YOUR OBJECTIVE = When the data below is printed, every line must match exactly and the images must be absent.

INPUT RECORDS =
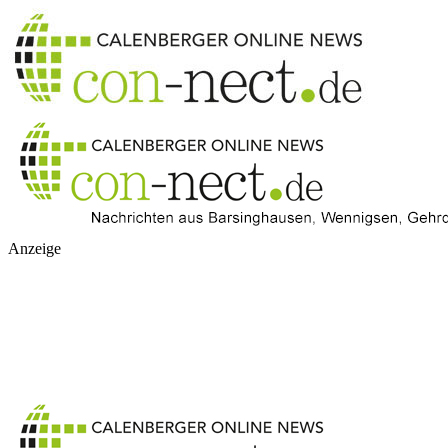
Anzeige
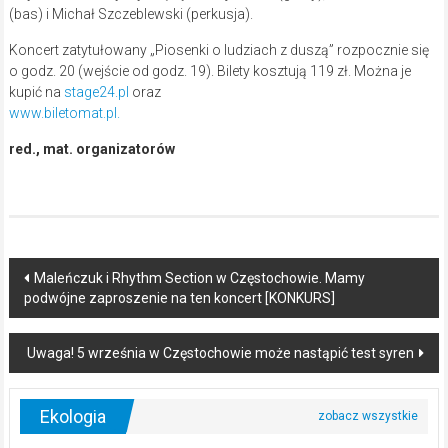
(bas) i Michał Szczeblewski (perkusja).
Koncert zatytułowany „Piosenki o ludziach z duszą” rozpocznie się
o godz. 20 (wejście od godz. 19). Bilety kosztują 119 zł. Można je
kupić na
stage24.pl
oraz
www.biletomat.pl.
red., mat. organizatorów
Post
Maleńczuk i Rhythm Section w Częstochowie. Mamy
podwójne zaproszenie na ten koncert [KONKURS]
navigation
Uwaga! 5 września w Częstochowie może nastąpić test syren
Ekologia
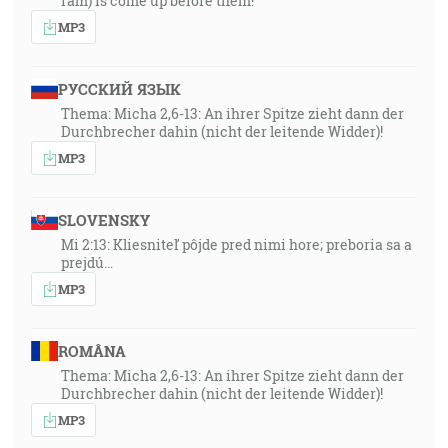
ram) is come up before them!”
MP3
РУССКИЙ ЯЗЫК
Thema: Micha 2,6-13: An ihrer Spitze zieht dann der
Durchbrecher dahin (nicht der leitende Widder)!
MP3
SLOVENSKY
Mi 2:13: Kliesniteľ pôjde pred nimi hore; preboria sa a
prejdú…
MP3
ROMÂNA
Thema: Micha 2,6-13: An ihrer Spitze zieht dann der
Durchbrecher dahin (nicht der leitende Widder)!
MP3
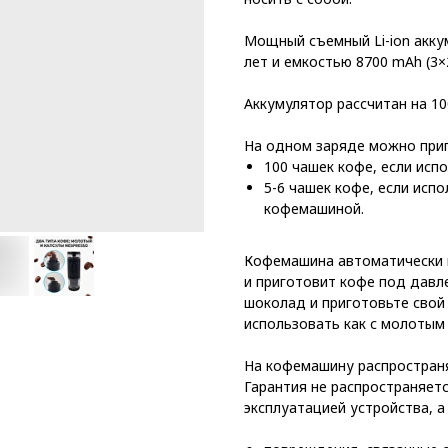
Мощный съемный Li-ion акку
лет и емкостью 8700 mAh (3
Аккумулятор рассчитан на 1
На одном заряде можно при
100 чашек кофе, если исп
5-6 чашек кофе, если исп
кофемашиной.
Кофемашина автоматически н
и приготовит кофе под давле
шоколад и приготовьте сво
использовать как с молотым 
На кофемашину распространя
Гарантия не распространяет
эксплуатацией устройства, а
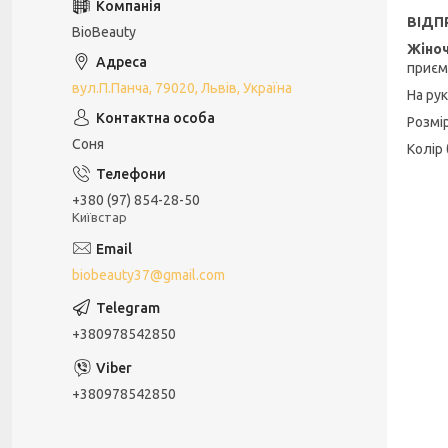
ВІДП
BioBeauty
Жіноч
приєм
вул.П.Панча, 79020, Львів, Україна
На рук
Розмір
Соня
Колір 
+380 (97) 854-28-50
Київстар
biobeauty37@gmail.com
+380978542850
+380978542850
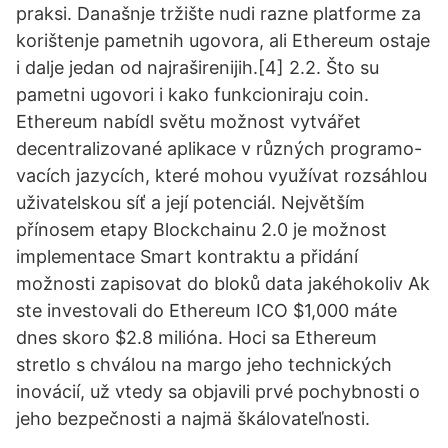
praksi. Današnje tržište nudi razne platforme za
korištenje pametnih ugovora, ali Ethereum ostaje
i dalje jedan od najraširenijih.[4] 2.2. Što su
pametni ugovori i kako funkcioniraju coin.
Ethereum nabídl světu možnost vytvářet
decentralizované aplikace v různých programo-
vacích jazycích, které mohou využívat rozsáhlou
uživatelskou síť a její potenciál. Největším
přínosem etapy Blockchainu 2.0 je možnost
implementace Smart kontraktu a přidání
možnosti zapisovat do bloků data jakéhokoliv Ak
ste investovali do Ethereum ICO $1,000 máte
dnes skoro $2.8 milióna. Hoci sa Ethereum
stretlo s chválou na margo jeho technických
inovácií, už vtedy sa objavili prvé pochybnosti o
jeho bezpečnosti a najmä škálovateľnosti.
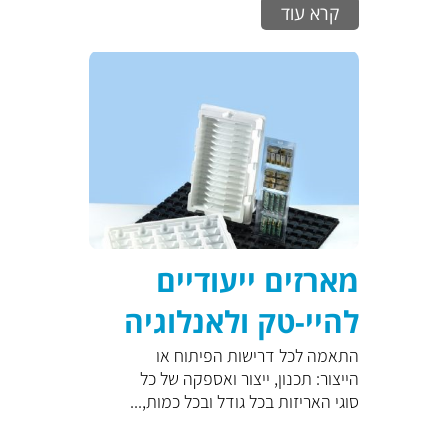
קרא עוד
מארזים ייעודיים
להיי-טק ולאנלוגיה
התאמה לכל דרישות הפיתוח או
הייצור: תכנון, ייצור ואספקה של כל
סוגי האריזות בכל גודל ובכל כמות,...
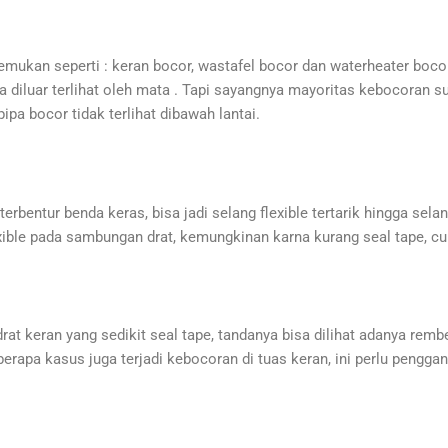
ukan seperti : keran bocor, wastafel bocor dan waterheater bocor
 diluar terlihat oleh mata . Tapi sayangnya mayoritas kebocoran sul
ipa bocor tidak terlihat dibawah lantai.
terbentur benda keras, bisa jadi selang flexible tertarik hingga selan
lexible pada sambungan drat, kemungkinan karna kurang seal tape,
rat keran yang sedikit seal tape, tandanya bisa dilihat adanya rembe
eberapa kasus juga terjadi kebocoran di tuas keran, ini perlu pengg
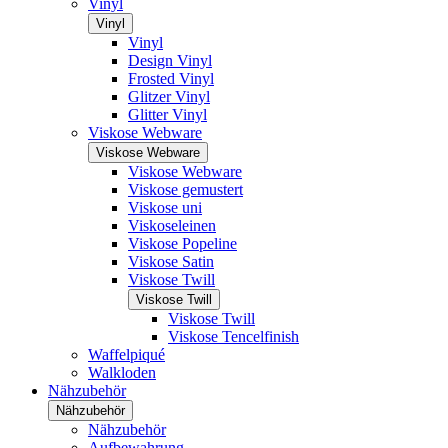
Vinyl
Vinyl
Vinyl
Design Vinyl
Frosted Vinyl
Glitzer Vinyl
Glitter Vinyl
Viskose Webware
Viskose Webware
Viskose Webware
Viskose gemustert
Viskose uni
Viskoseleinen
Viskose Popeline
Viskose Satin
Viskose Twill
Viskose Twill
Viskose Twill
Viskose Tencelfinish
Waffelpiqué
Walkloden
Nähzubehör
Nähzubehör
Nähzubehör
Aufbewahrung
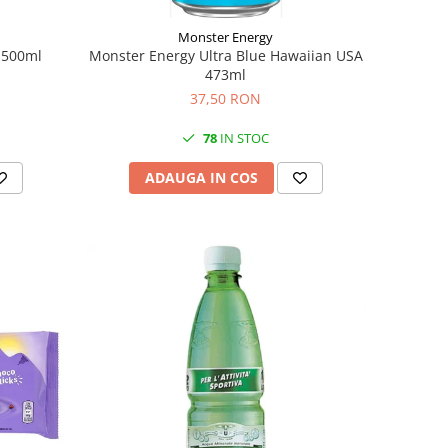
Monster Energy
 500ml
Monster Energy Ultra Blue Hawaiian USA
473ml
37,50 RON
78
IN STOC
ADAUGA IN COS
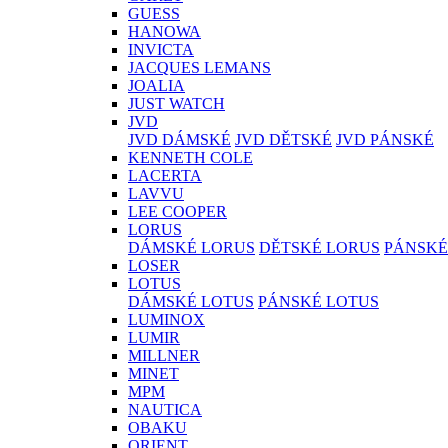
GUESS
HANOWA
INVICTA
JACQUES LEMANS
JOALIA
JUST WATCH
JVD
JVD DÁMSKÉ
JVD DĚTSKÉ
JVD PÁNSKÉ
KENNETH COLE
LACERTA
LAVVU
LEE COOPER
LORUS
DÁMSKÉ LORUS
DĚTSKÉ LORUS
PÁNSKÉ
LOSER
LOTUS
DÁMSKÉ LOTUS
PÁNSKÉ LOTUS
LUMINOX
LUMIR
MILLNER
MINET
MPM
NAUTICA
OBAKU
ORIENT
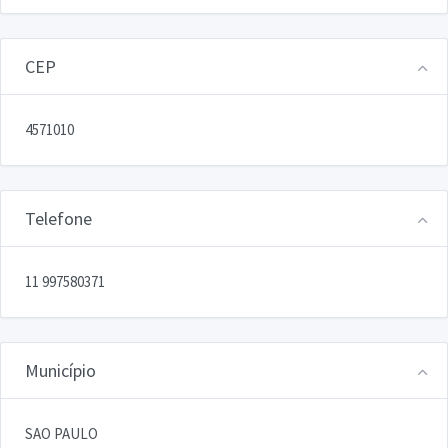
CEP
4571010
Telefone
11 997580371
Município
SAO PAULO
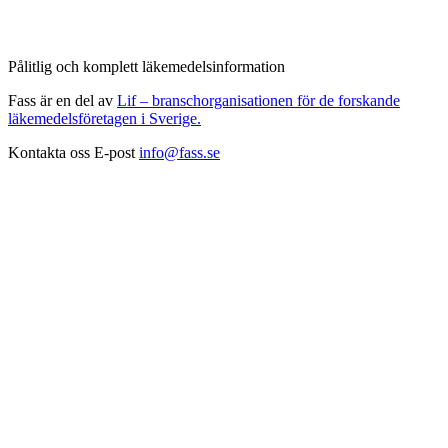
Pålitlig och komplett läkemedelsinformation
Fass är en del av
Lif – branschorganisationen för de forskande
läkemedelsföretagen i Sverige.
Kontakta oss
E-post
info@fass.se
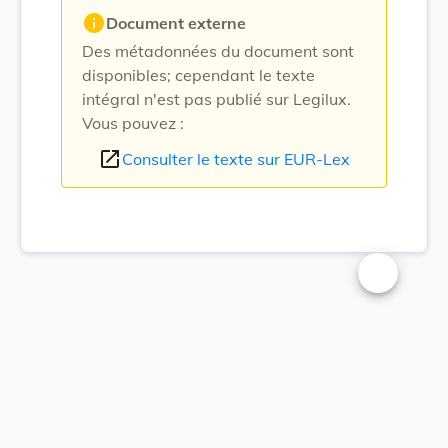
info
Document externe
Des métadonnées du document sont
disponibles; cependant le texte
intégral n'est pas publié sur Legilux.
Vous pouvez :
open_in_new
Consulter le texte sur EUR-Lex
Changer la t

WRITTEN ANSWER =
Anzeige
(bas) i Michał Szczeblewski (perkusja).
Koncert zatytułowany „Piosenki o ludziach z duszą” rozpocznie się
o godz. 20 (wejście od godz. 19). Bilety kosztują 119 zł. Można je
kupić na
stage24.pl
oraz
www.biletomat.pl.
red., mat. organizatorów
Post
Maleńczuk i Rhythm Section w Częstochowie. Mamy
podwójne zaproszenie na ten koncert [KONKURS]
navigation
Uwaga! 5 września w Częstochowie może nastąpić test syren
Ekologia
ram) is come up before them!”
MP3
РУССКИЙ ЯЗЫК
Thema: Micha 2,6-13: An ihrer Spitze zieht dann der
Durchbrecher dahin (nicht der leitende Widder)!
MP3
SLOVENSKY
Mi 2:13: Kliesniteľ pôjde pred nimi hore; preboria sa a
prejdú…
MP3
ROMÂNA
Thema: Micha 2,6-13: An ihrer Spitze zieht dann der
Durchbrecher dahin (nicht der leitende Widder)!
MP3
Мощный съемный Li-ion акку
лет и емкостью 8700 mAh (3
Аккумулятор рассчитан на 1
На одном заряде можно при
100 чашек кофе, если исп
5-6 чашек кофе, если исп
кофемашиной.
Кофемашина автоматически н
и приготовит кофе под давле
шоколад и приготовьте сво
использовать как с молотым 
На кофемашину распространя
Гарантия не распространяет
эксплуатацией устройства, а
ВІДП
BioBeauty
Жіноч
приєм
вул.П.Панча, 79020, Львів, Україна
На рук
Розмір
Соня
Колір 
+380 (97) 854-28-50
Київстар
biobeauty37@gmail.com
+380978542850
+380978542850
praksi. Današnje tržište nudi razne platforme za
korištenje pametnih ugovora, ali Ethereum ostaje
i dalje jedan od najraširenijih.[4] 2.2. Što su
pametni ugovori i kako funkcioniraju coin.
Ethereum nabídl světu možnost vytvářet
decentralizované aplikace v různých programo-
vacích jazycích, které mohou využívat rozsáhlou
uživatelskou síť a její potenciál. Největším
přínosem etapy Blockchainu 2.0 je možnost
implementace Smart kontraktu a přidání
možnosti zapisovat do bloků data jakéhokoliv Ak
ste investovali do Ethereum ICO $1,000 máte
dnes skoro $2.8 milióna. Hoci sa Ethereum
stretlo s chválou na margo jeho technických
inovácií, už vtedy sa objavili prvé pochybnosti o
jeho bezpečnosti a najmä škálovateľnosti.
קרא עוד
מארזים ייעודיים
להיי-טק ולאנלוגיה
התאמה לכל דרישות הפיתוח או
הייצור: תכנון, ייצור ואספקה של כל
סוגי האריזות בכל גודל ובכל כמות,...
ukan seperti : keran bocor, wastafel bocor dan waterheater bocor
 diluar terlihat oleh mata . Tapi sayangnya mayoritas kebocoran sul
ipa bocor tidak terlihat dibawah lantai.
terbentur benda keras, bisa jadi selang flexible tertarik hingga selan
lexible pada sambungan drat, kemungkinan karna kurang seal tape,
rat keran yang sedikit seal tape, tandanya bisa dilihat adanya rembe
eberapa kasus juga terjadi kebocoran di tuas keran, ini perlu pengg
Vinyl
Vinyl
Vinyl
Design Vinyl
Frosted Vinyl
Glitzer Vinyl
Glitter Vinyl
Viskose Webware
Viskose Webware
Viskose Webware
Viskose gemustert
Viskose uni
Viskoseleinen
Viskose Popeline
Viskose Satin
Viskose Twill
Viskose Twill
Viskose Twill
Viskose Tencelfinish
Waffelpiqué
Walkloden
Nähzubehör
Nähzubehör
Nähzubehör
Aufbewahrung
Monster Energy
 500ml
Monster Energy Ultra Blue Hawaiian USA
473ml
37,50 RON
78
IN STOC
ADAUGA IN COS
GUESS
HANOWA
INVICTA
JACQUES LEMANS
JOALIA
JUST WATCH
JVD
JVD DÁMSKÉ
JVD DĚTSKÉ
JVD PÁNSKÉ
KENNETH COLE
LACERTA
LAVVU
LEE COOPER
LORUS
DÁMSKÉ LORUS
DĚTSKÉ LORUS
PÁNSKÉ
LOSER
LOTUS
DÁMSKÉ LOTUS
PÁNSKÉ LOTUS
LUMINOX
LUMIR
MILLNER
MINET
MPM
NAUTICA
OBAKU
ORIENT
CEP
4571010
Telefone
11 997580371
Município
SAO PAULO
Pålitlig och komplett läkemedelsinformation
Fass är en del av
Lif – branschorganisationen för de forskande
läkemedelsföretagen i Sverige.
Kontakta oss
E-post
info@fass.se
info
Document externe
Des métadonnées du document sont
disponibles; cependant le texte
intégral n'est pas publié sur Legilux.
Vous pouvez :
open_in_new
Consulter le texte sur EUR-Lex
Changer la t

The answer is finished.